*** Opening DATA FOR ANALYSIS ***

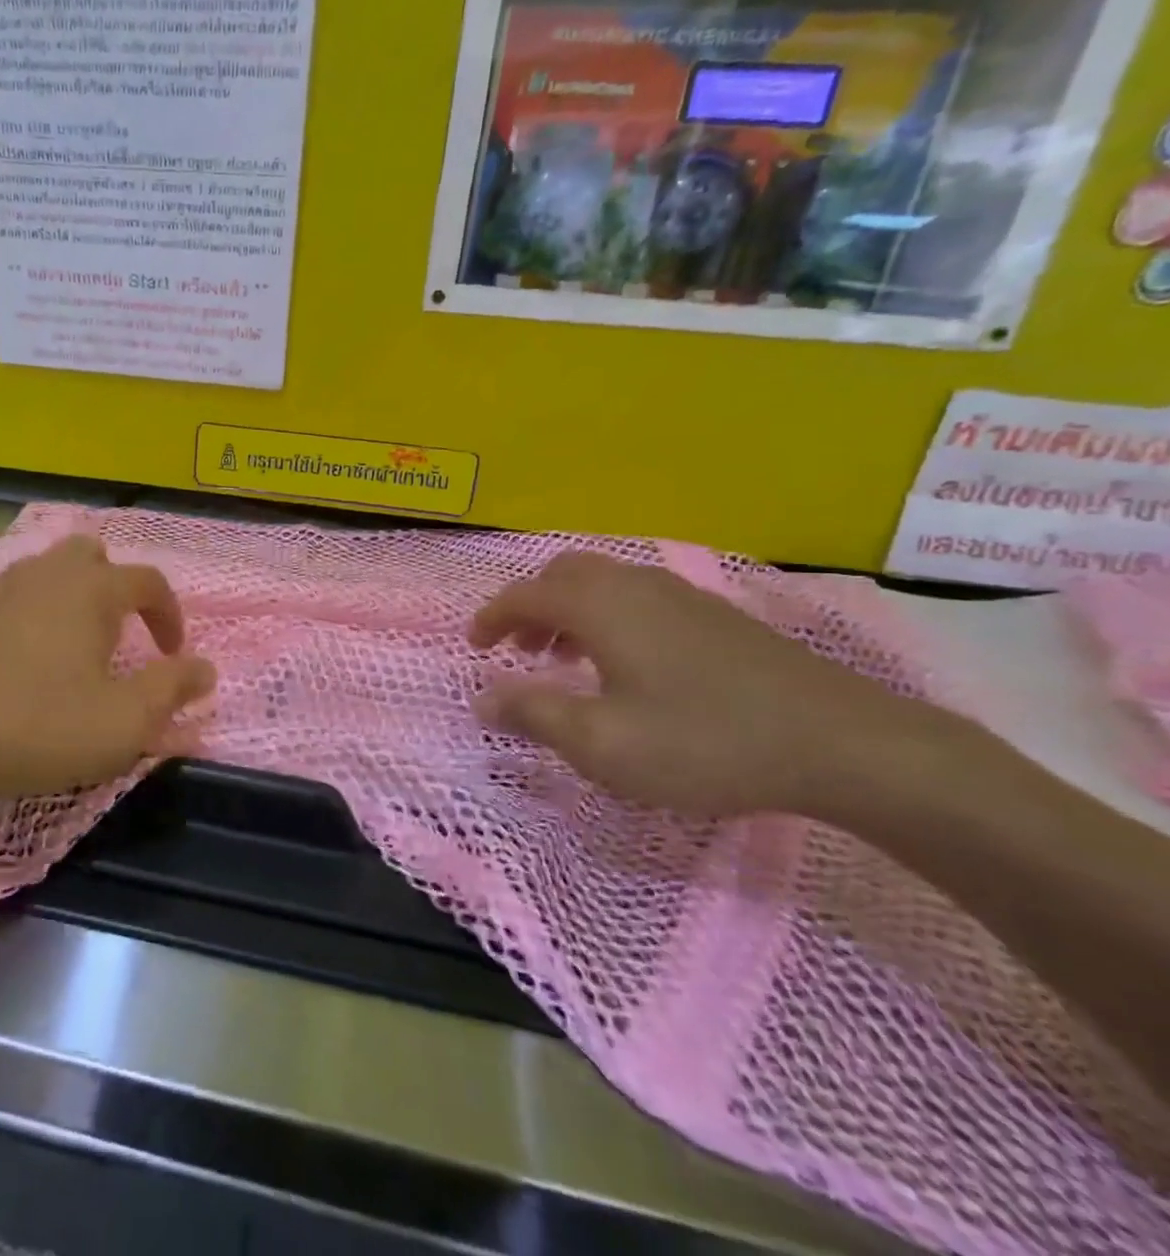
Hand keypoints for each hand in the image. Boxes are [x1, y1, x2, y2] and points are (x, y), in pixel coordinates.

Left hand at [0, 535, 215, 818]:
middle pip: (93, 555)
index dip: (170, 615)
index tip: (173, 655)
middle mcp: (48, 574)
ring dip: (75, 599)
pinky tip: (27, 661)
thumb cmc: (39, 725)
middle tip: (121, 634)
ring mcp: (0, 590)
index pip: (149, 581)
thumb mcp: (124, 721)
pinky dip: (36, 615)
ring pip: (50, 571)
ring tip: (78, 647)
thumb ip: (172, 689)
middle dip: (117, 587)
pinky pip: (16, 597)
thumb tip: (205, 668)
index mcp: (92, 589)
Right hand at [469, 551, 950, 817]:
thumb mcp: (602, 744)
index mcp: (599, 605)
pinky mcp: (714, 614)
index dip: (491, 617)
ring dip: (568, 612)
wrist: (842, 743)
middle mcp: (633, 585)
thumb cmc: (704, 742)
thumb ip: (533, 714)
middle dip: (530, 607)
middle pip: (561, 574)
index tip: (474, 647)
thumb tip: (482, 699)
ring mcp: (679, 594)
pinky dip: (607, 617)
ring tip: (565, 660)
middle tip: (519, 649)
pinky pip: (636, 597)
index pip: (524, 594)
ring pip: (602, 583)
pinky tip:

*** Closing DATA FOR ANALYSIS ***

## WHAT IS NEEDED
Search the data above for the word "hand". Copy each line it is in.

## TASK SOLUTION
Hand keypoints for each hand in the image. Boxes are [x1, y1, x2, y2] and points are (x, y), in pixel coordinates.
Left hand at [0, 535, 215, 818]:
Right hand at [469, 551, 950, 817]:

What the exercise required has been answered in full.